Le CHP a porté plainte auprès de la Cour constitutionnelle, lui demandant d’annuler la loi, qui, dit-il, annule tous les progrès réalisés par la Turquie sur le plan de l’État de droit en plus d’empêcher le peuple d’exercer ses droits et libertés. Un juge de paix peut délivrer un mandat d’arrêt, placer des personnes en détention et annuler les décisions d’autres juges.
10 – Attribution de pouvoirs excessifs aux gouverneurs
Le 24 octobre, l’AKP a soumis un « paquet de sécurité » au Parlement, paquet qui confère des pouvoirs extraordinaires aux gouverneurs (équivalent des préfets en France).
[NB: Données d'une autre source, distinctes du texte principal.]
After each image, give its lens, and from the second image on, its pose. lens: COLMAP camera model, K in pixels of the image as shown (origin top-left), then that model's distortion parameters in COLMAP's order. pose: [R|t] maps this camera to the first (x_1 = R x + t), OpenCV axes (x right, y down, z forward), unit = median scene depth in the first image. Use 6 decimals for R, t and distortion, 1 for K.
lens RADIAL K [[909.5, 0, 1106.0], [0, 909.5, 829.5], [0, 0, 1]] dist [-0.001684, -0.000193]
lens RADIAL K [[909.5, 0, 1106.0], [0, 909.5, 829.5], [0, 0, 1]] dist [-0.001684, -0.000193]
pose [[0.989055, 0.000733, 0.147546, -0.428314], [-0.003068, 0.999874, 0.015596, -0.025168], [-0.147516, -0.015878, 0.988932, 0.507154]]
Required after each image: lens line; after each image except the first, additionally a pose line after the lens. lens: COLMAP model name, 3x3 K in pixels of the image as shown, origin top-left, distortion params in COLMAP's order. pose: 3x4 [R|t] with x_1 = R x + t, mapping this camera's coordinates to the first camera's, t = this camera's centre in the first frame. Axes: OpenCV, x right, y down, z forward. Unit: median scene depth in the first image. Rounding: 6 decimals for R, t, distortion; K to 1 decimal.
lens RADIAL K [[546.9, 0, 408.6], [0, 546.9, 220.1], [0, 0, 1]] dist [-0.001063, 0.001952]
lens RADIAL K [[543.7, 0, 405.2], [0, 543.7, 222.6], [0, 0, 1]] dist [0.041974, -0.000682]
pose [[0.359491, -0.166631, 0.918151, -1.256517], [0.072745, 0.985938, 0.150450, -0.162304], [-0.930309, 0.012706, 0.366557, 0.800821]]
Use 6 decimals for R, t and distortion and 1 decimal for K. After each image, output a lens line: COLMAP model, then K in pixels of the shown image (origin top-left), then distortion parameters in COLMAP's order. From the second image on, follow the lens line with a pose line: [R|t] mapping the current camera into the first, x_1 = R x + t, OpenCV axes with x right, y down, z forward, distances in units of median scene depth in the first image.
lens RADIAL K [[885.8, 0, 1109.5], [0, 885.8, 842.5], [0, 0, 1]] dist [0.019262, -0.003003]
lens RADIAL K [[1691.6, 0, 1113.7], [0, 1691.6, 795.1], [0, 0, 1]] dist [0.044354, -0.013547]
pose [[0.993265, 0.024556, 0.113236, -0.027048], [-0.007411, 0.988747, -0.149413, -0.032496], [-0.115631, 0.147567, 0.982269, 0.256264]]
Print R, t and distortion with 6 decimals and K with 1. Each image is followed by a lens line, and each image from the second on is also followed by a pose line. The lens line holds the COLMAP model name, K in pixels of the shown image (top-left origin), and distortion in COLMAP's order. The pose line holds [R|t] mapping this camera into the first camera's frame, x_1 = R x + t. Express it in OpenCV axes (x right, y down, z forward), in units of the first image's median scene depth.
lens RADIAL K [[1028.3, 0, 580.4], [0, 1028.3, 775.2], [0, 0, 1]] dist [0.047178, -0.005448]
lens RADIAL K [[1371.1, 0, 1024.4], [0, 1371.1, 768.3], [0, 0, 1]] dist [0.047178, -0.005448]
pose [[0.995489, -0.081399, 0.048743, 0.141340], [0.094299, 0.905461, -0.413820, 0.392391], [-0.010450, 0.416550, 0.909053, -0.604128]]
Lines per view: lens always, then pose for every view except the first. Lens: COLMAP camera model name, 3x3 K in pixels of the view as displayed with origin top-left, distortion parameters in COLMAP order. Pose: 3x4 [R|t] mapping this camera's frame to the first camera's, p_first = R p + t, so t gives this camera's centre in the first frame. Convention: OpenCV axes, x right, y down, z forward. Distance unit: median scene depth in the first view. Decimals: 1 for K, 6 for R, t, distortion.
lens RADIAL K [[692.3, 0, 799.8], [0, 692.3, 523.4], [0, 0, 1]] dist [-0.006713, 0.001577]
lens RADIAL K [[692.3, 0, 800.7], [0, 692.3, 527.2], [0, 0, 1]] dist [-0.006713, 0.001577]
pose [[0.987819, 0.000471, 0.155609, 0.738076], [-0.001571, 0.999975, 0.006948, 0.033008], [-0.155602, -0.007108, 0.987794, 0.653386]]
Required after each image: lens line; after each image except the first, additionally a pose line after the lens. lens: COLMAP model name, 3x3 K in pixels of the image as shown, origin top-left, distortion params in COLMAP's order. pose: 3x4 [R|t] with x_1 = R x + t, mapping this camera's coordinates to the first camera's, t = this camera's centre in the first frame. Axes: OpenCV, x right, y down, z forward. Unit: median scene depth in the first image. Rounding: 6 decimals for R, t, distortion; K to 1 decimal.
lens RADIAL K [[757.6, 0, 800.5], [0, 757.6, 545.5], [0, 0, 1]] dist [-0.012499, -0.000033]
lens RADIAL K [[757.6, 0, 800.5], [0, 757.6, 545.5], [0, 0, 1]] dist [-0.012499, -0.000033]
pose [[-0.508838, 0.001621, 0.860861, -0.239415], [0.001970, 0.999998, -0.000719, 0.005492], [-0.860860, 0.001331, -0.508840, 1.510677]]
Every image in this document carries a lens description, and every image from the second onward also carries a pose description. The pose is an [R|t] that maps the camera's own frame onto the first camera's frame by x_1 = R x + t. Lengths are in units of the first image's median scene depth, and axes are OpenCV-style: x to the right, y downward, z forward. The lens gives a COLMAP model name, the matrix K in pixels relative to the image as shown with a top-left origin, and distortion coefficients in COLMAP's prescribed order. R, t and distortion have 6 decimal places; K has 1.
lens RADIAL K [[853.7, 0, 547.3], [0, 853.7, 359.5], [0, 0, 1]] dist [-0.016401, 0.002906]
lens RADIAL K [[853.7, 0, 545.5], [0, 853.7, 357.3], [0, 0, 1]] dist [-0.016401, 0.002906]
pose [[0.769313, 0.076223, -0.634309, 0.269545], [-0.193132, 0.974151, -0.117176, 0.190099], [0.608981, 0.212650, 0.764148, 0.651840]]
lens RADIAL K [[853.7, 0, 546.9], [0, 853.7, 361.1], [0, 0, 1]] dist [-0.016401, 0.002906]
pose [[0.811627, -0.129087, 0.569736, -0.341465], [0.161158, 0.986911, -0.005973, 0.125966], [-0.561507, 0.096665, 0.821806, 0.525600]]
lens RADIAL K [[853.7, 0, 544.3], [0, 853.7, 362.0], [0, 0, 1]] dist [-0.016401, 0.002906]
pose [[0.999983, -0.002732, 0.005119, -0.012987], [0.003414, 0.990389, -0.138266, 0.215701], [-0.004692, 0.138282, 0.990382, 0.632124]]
S’il est approuvé, ce projet de loi autorisera les gouverneurs à donner directement des ordres à la police. Le texte les autorisera également à entrer au département de police nationale et à devenir chefs de police. Cette question a été particulièrement débattue après l’enquête anticorruption du 17 décembre, lorsque l’ancien gouverneur d’Aksaray, Selami Altinok, a été nommé chef de police d’Istanbul. Ce projet de loi facilitera aussi l’enquête et le limogeage de policiers par l’administration de la police.
La modification du processus disciplinaire en faveur de l’administration et de policiers de haut rang permettra également de sanctionner de façon arbitraire des policiers pour leur affiliation politique ou leur idéologie. Avec cette loi, les chefs de département de police, les chefs de service, les chefs de district, les gouverneurs de district, les gouverneurs, le chef du département de police nationale et les ministres pourront prendre des mesures disciplinaires contre leurs subordonnés, peu importe leur rang. De plus, l’Ecole nationale de police sera fermée et les étudiants de niveau universitaire ne justifiant d’aucune expérience dans la police pourront être nommés policiers et même chefs de police. Une décision qui entraînera sans aucun doute quelques faiblesses au niveau de la sécurité nationale.